▶ _Problem description_
The entries that follow should be repeated exactly, with no pictures kept.

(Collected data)

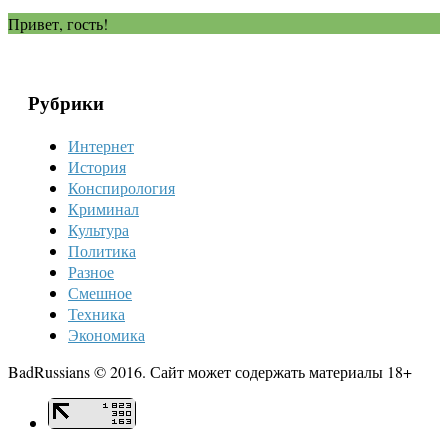
Привет, гость!
Рубрики
Интернет
История
Конспирология
Криминал
Культура
Политика
Разное
Смешное
Техника
Экономика
BadRussians © 2016. Сайт может содержать материалы 18+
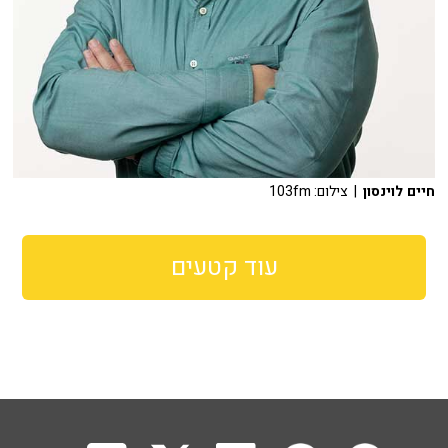
חיים לוינסון
| צילום: 103fm
עוד קטעים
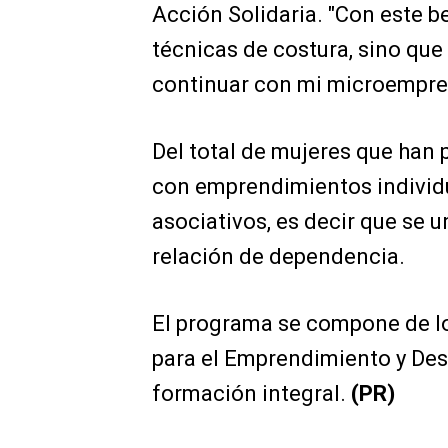
Acción Solidaria. "Con este b
técnicas de costura, sino qu
continuar con mi microempres
Del total de mujeres que han 
con emprendimientos individ
asociativos, es decir que se u
relación de dependencia.
El programa se compone de lo
para el Emprendimiento y De
formación integral.
(PR)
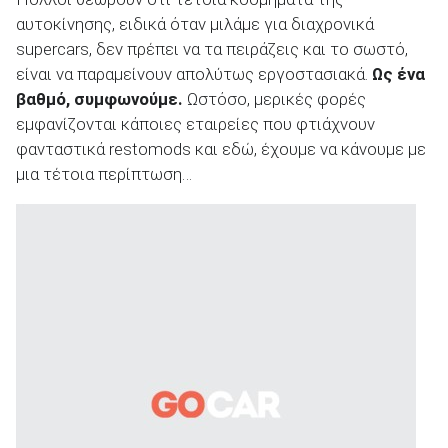
αυτοκίνησης, ειδικά όταν μιλάμε για διαχρονικά
supercars, δεν πρέπει να τα πειράζεις και το σωστό,
είναι να παραμείνουν απολύτως εργοστασιακά.
Ως ένα
ΑΝΑΖΗΤΗΣΗ
βαθμό, συμφωνούμε.
Ωστόσο, μερικές φορές
εμφανίζονται κάποιες εταιρείες που φτιάχνουν
φανταστικά restomods και εδώ, έχουμε να κάνουμε με
μια τέτοια περίπτωση…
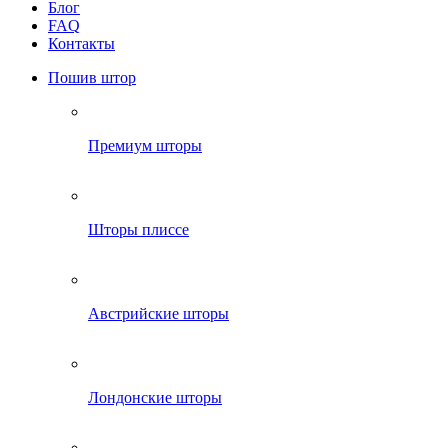
Блог
FAQ
Контакты
Пошив штор
Премиум шторы
Шторы плиссе
Австрийские шторы
Лондонские шторы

▶ _Solved problem_
Привет, гость!
Рубрики
Интернет
История
Конспирология
Криминал
Культура
Политика
Разное
Смешное
Техника
Экономика
BadRussians © 2016. Сайт может содержать материалы 18+
חיים לוינסון
| צילום: 103fm
עוד קטעים
Acción Solidaria. "Con este b
técnicas de costura, sino qu
continuar con mi microempres
Del total de mujeres que han 
con emprendimientos individ
asociativos, es decir que se u
relación de dependencia.
El programa se compone de lo
para el Emprendimiento y De
formación integral.
(PR)
αυτοκίνησης, ειδικά όταν μιλάμε για διαχρονικά
supercars, δεν πρέπει να τα πειράζεις και το σωστό,
είναι να παραμείνουν απολύτως εργοστασιακά.
Ως ένα
ΑΝΑΖΗΤΗΣΗ
βαθμό, συμφωνούμε.
Ωστόσο, μερικές φορές
εμφανίζονται κάποιες εταιρείες που φτιάχνουν
φανταστικά restomods και εδώ, έχουμε να κάνουμε με
μια τέτοια περίπτωση…
Блог
FAQ
Контакты
Пошив штор
Премиум шторы
Шторы плиссе
Австрийские шторы
Лондонские шторы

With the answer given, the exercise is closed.